The more honest version is this: she grew up in a country that has, throughout its history, systematically excluded people who look like her from the scientific institutions that produce this kind of work. The exclusion is documented. The Tuskegee study. The exploitation of Henrietta Lacks. The centuries of extracting the labor and the biology of Black people without extending to them the benefits of the science built on what was taken. She grew up in that country, was identified early by a fourth-grade teacher and a high school summer program, was supported by the Meyerhoff Scholars Program at UMBC, was mentored by Barney Graham at the NIH, and built something that protected the world.

She has said: “I try to tell my story because it’s not just that I don’t even look like a scientist, but my background would suggest I could not be a scientist, ever.

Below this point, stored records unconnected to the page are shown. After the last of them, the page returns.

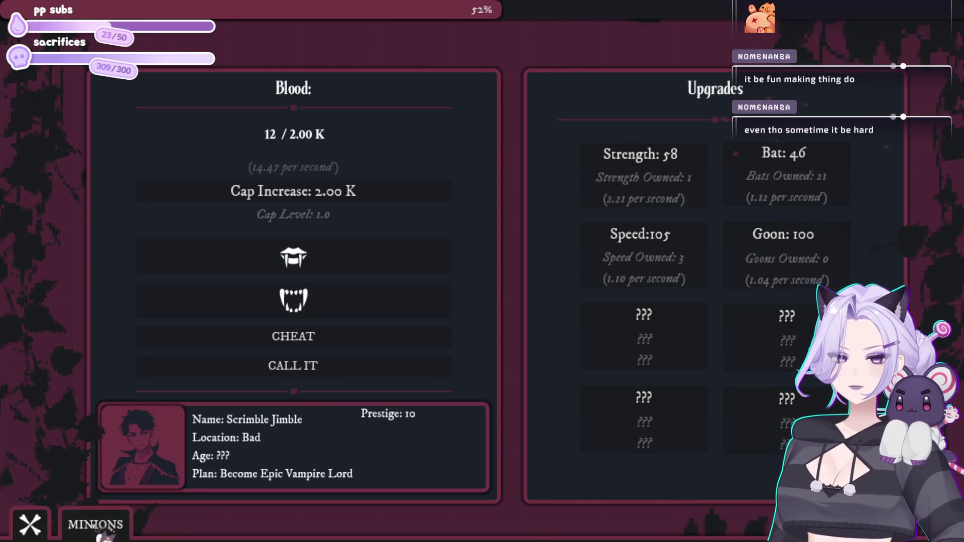
- Unlock the Wayward Soul minion for 100 blood from the Minions list
click(95, 525)
click(353, 271)
click(354, 273)
click(354, 272)
click(354, 273)
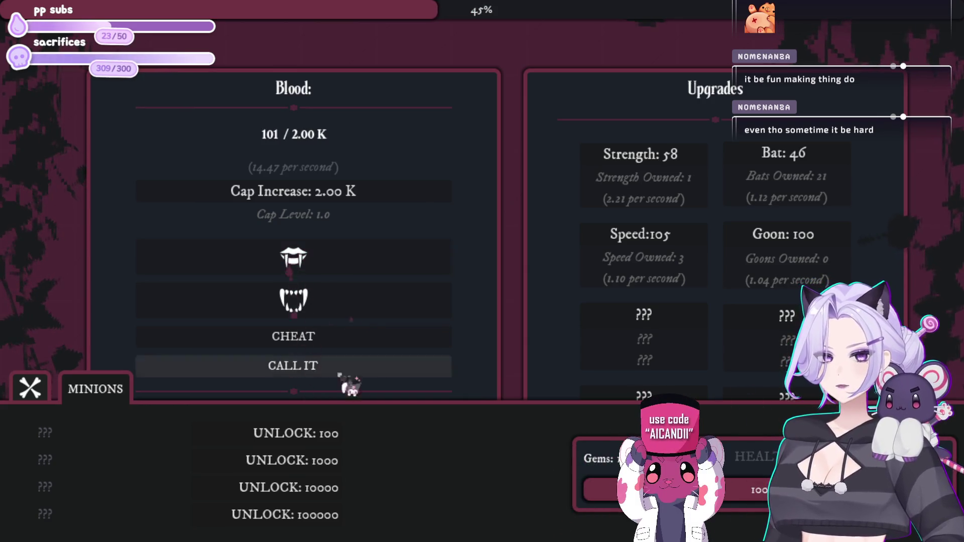
click(316, 437)
- Buy a second Wayward Soul and another Bat, biting for blood
click(358, 266)
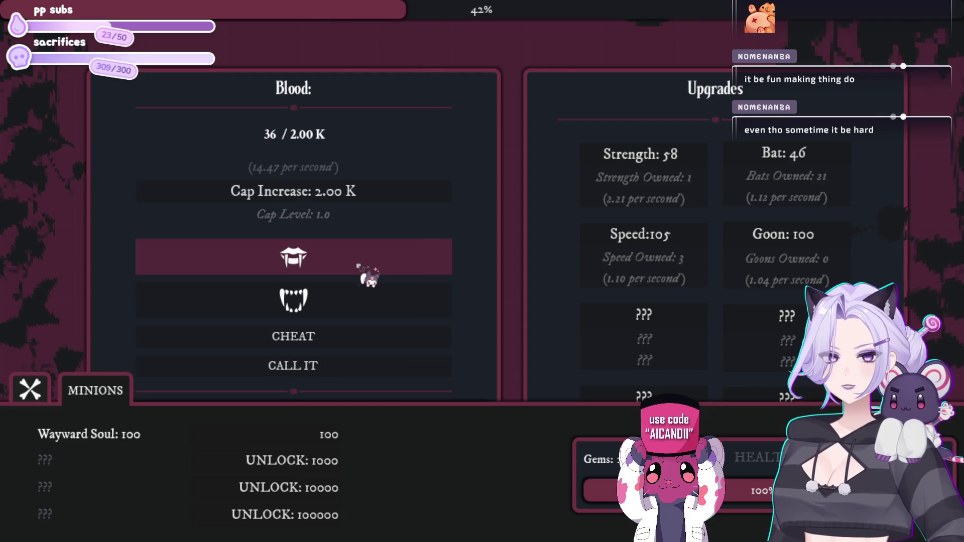
click(367, 267)
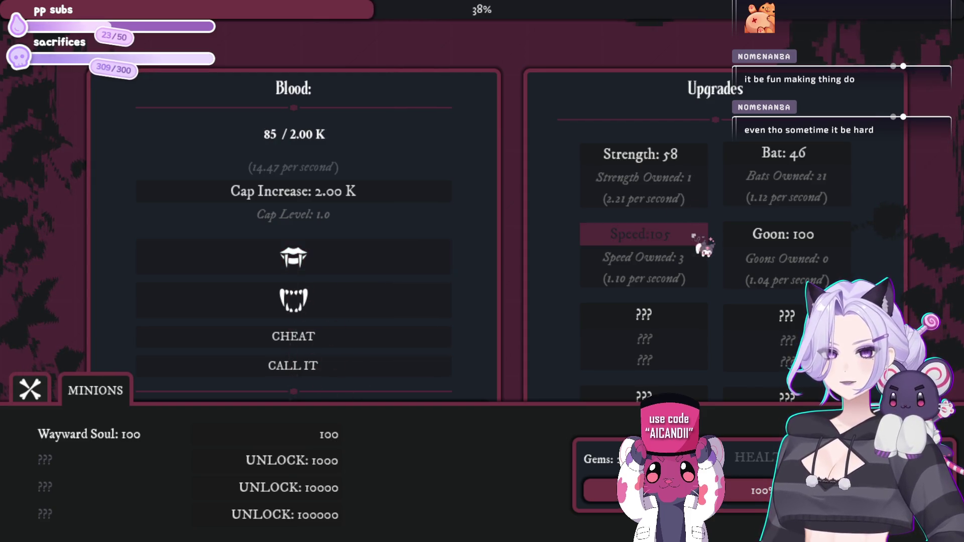
click(372, 254)
click(351, 438)
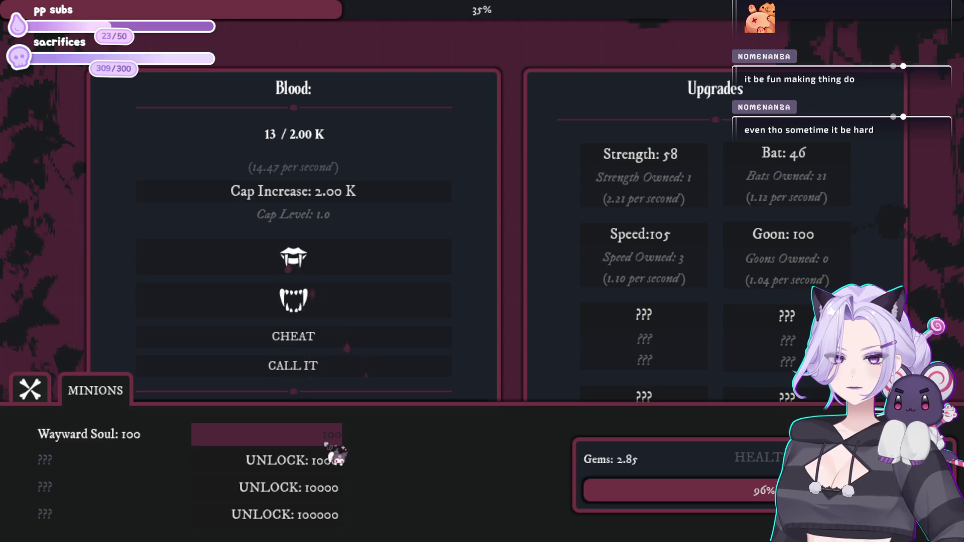
click(791, 155)
click(345, 265)
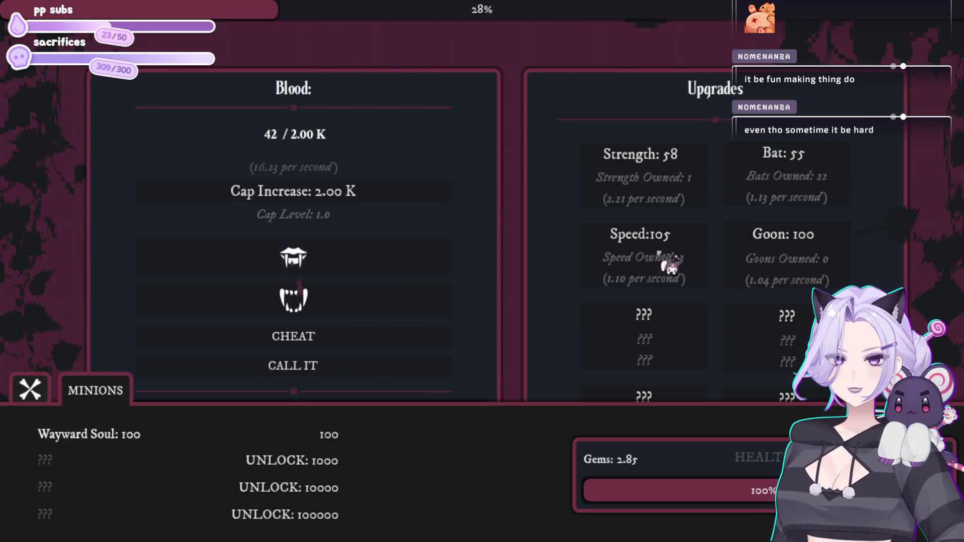
click(385, 256)
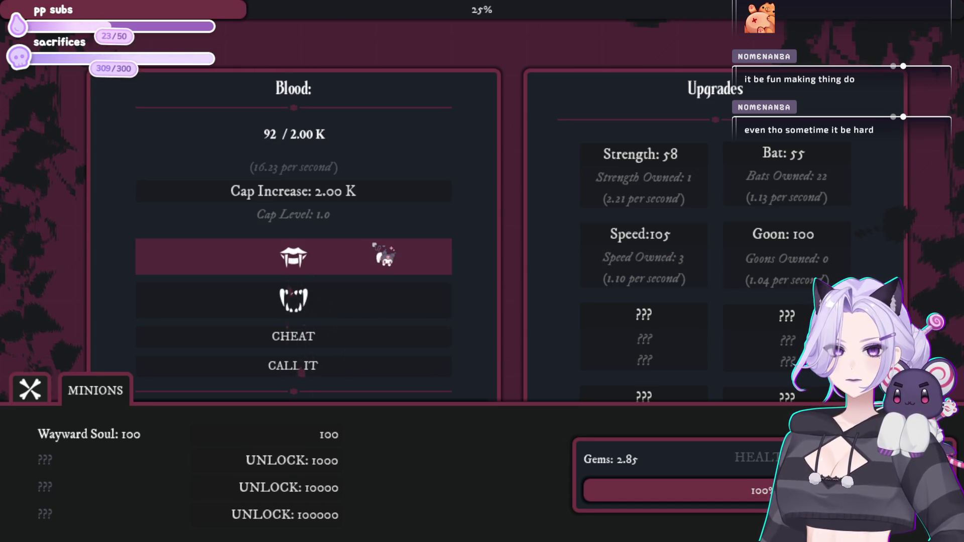
- Buy another Speed upgrade and bite to rebuild blood
click(653, 246)
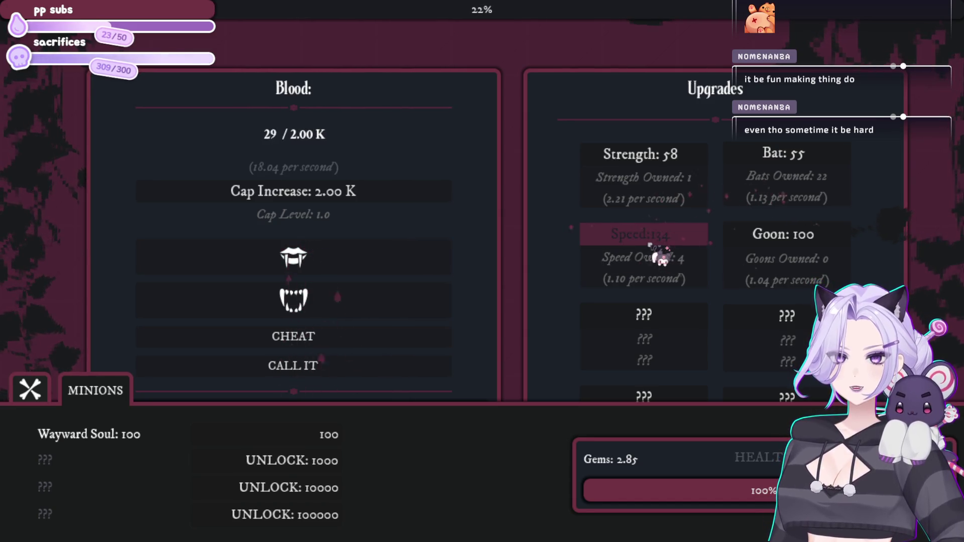
click(415, 260)
click(416, 259)
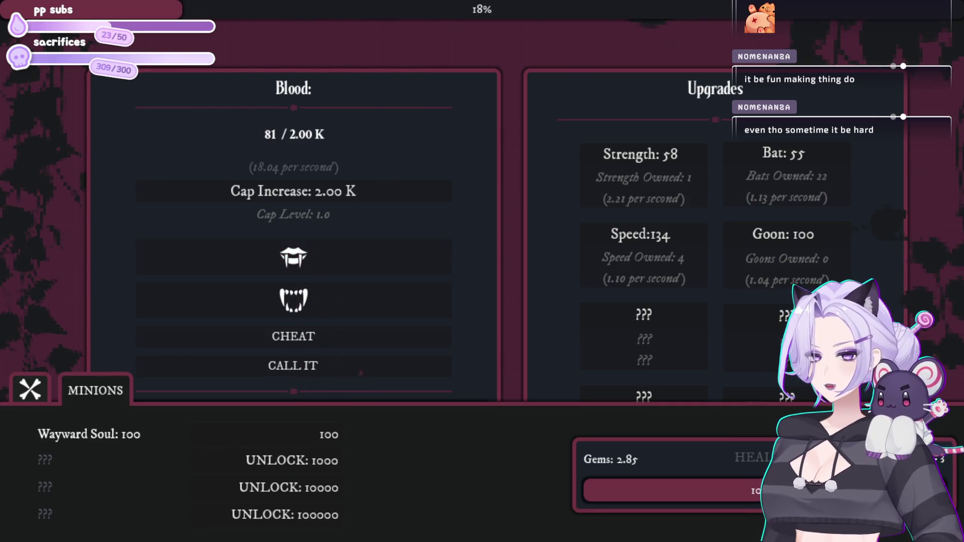
click(310, 269)
click(312, 267)
click(317, 267)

So I hope that people start to see that there’s talent in different places.” Her UMBC president, Freeman Hrabowski, has said, “She cannot be a hidden figure. She needs to be in textbooks. Little girls need to see her — of all races.” Both of those statements are about the same thing: the cost of exclusion. Not the exclusion of Corbett specifically — she made it through the system. The exclusion of the thousands of Kizzys who did not have a Myrtis Bradsher in fourth grade, or a ProjectSEED in high school, or a Meyerhoff scholarship at UMBC, or a Barney Graham who recognized what he had in front of him and said he was glad help was coming.

Those are the people this essay is ultimately about. Not just Corbett, but the ones who came before and behind her, who had the same talent and did not get the same infrastructure. Every one of them is a vaccine that was never developed, a treatment that never arrived, a pandemic that lasted longer than it needed to because the person who could have shortened it was somewhere else doing something beneath what they were capable of.

She has also said this, and it is the sentence this essay should end on: “The work that you do is always bigger than you.” She was talking to college students. She was talking about science. She was talking about the same thing every woman in this series understood, in their different fields and their different eras, in their different kinds of rooms and their different kinds of fights: that the point is not what you get credit for. The point is what gets done, and whether the world is different because you showed up and did the work.